Squeeze on civil service space to save $16m
The Government wants to cut the amount of Wellington office space it uses by 30 per cent and save more than $16 million a year on its annual rent bill.
State Services Minister Jonathan Coleman boasted of the cuts yesterday after a Cabinet decision on plans to lease more than 60,000 square metres of new office space for five big government departments - health, education, welfare, business and Crown Law.
The departments all need new head offices and the Government is using a central property agency to negotiate cheaper leases, save money by getting departments to share services, and cut the amount of space per worker.
The process is being driven by the recently formed Property Management Centre of Expertise.
The agency invited proposals from Wellington building owners and developers earlier this year to provide office space in the capital, Porirua and the Hutt Valley.
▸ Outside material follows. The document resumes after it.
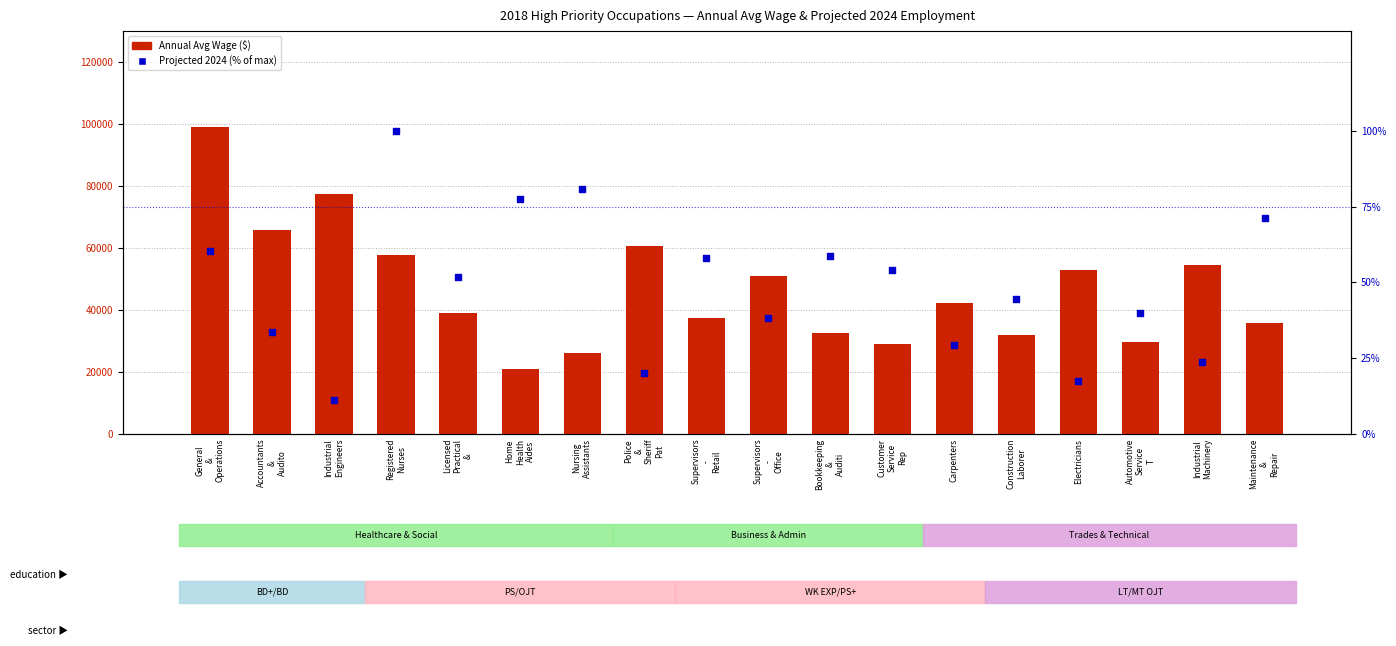

What are all the series names shown in the legend?

Annual Avg Wage, Projected 2024 (% of max)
This generated a lot of interest among those eager to fill vacant properties and finance upgrades of old office blocks.
Agency chief David White has Cabinet authority to negotiate leases for all the departments involved, with proposals up for ministerial approval early next year.
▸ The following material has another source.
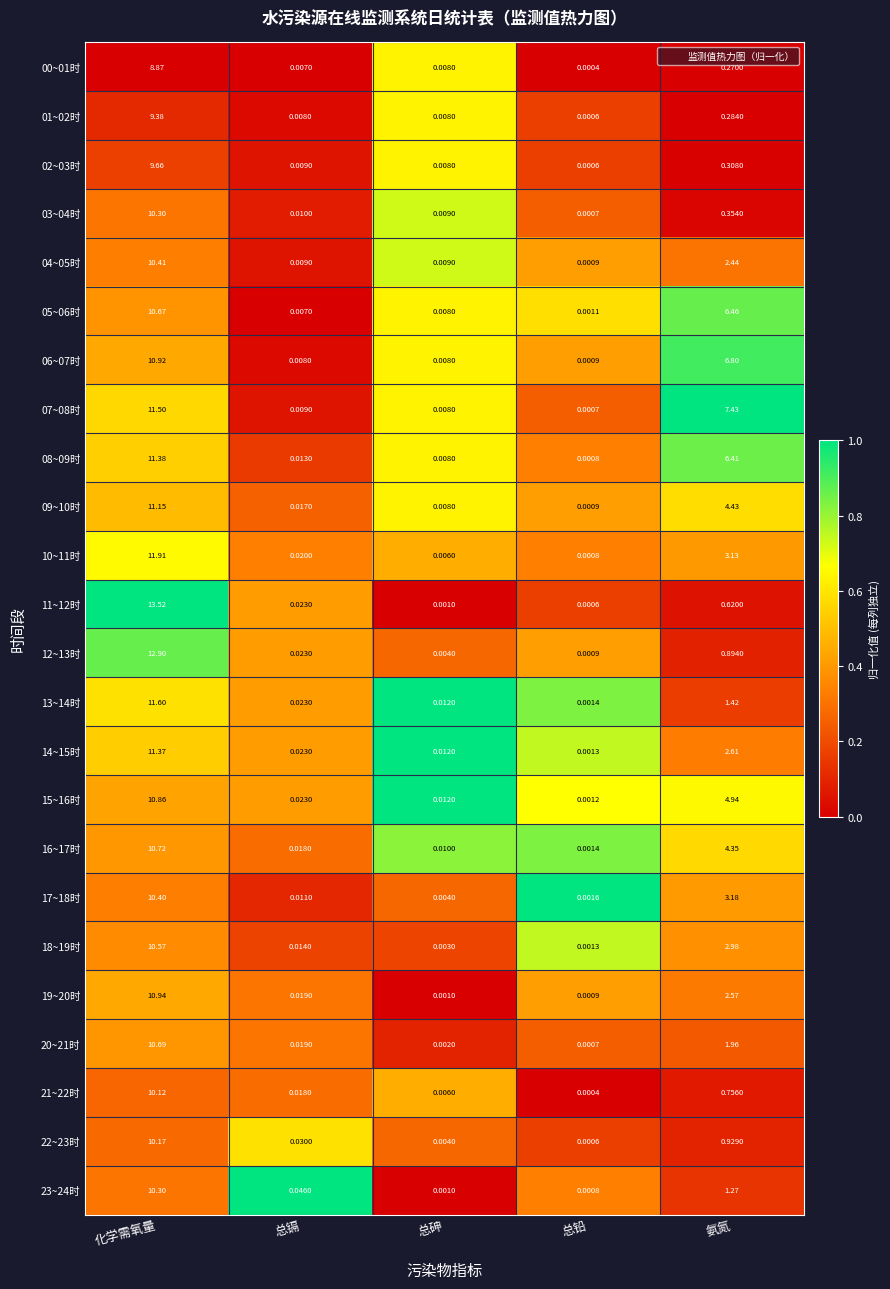

Which label corresponds to the largest value in the chart?

化学需氧量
In previous years, department chief executives did their own deals separately. Dr Coleman said this drove costs up because they were effectively bidding against each other.
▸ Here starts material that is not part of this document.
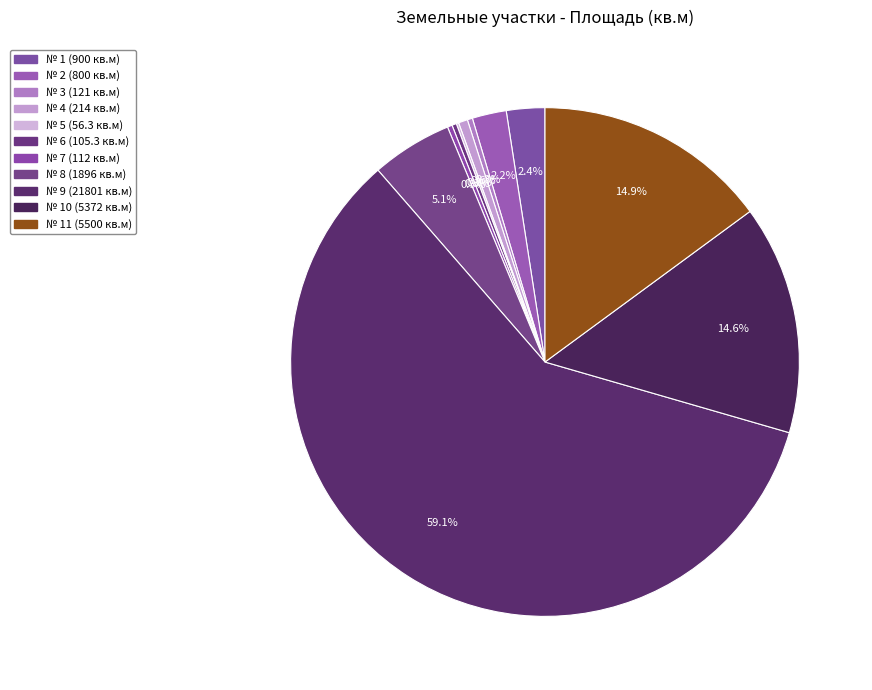

Which category accounts for the majority?

9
That was disputed yesterday by Wellington Property Council president Ian Cassels, who said departments had all been pretty effective in securing good deals and were not paying above market rents.
Dr Coleman said the new property strategy "is likely to reduce the office space footprint in Wellington by the equivalent of three Reserve Bank buildings".
"It will be a big step in mitigating the rapidly rising property costs the public service faces.
"A business case presented to Cabinet indicated a reduction of the office footprint in Wellington of 30 per cent will save $338m over 20 years, which is a 20 per cent reduction in cost."
Mr Cassels said he welcomed any Government moves to increase efficiency, but it was already a very competitive market, with office vacancy rates running at between 15 and 20 per cent.
From Wellington's perspective the key thing was to ensure departments had their offices in the city centre rather than periphery, he said. It was better for the city's economy to have people working and spending time in the city centre, and it was also better for the workers.
Wellington Mayor Celia Wade-Brown said the council knew there was a focus on downsizing the public sector, which was why it was focused on attracting more businesses to the city.
Economic portfolio leader Jo Coughlan said the Government was a huge tenant for the CBD, and it was critical to retain that.
"Essentially it's a matter of the Government making a long-term commitment to Wellington."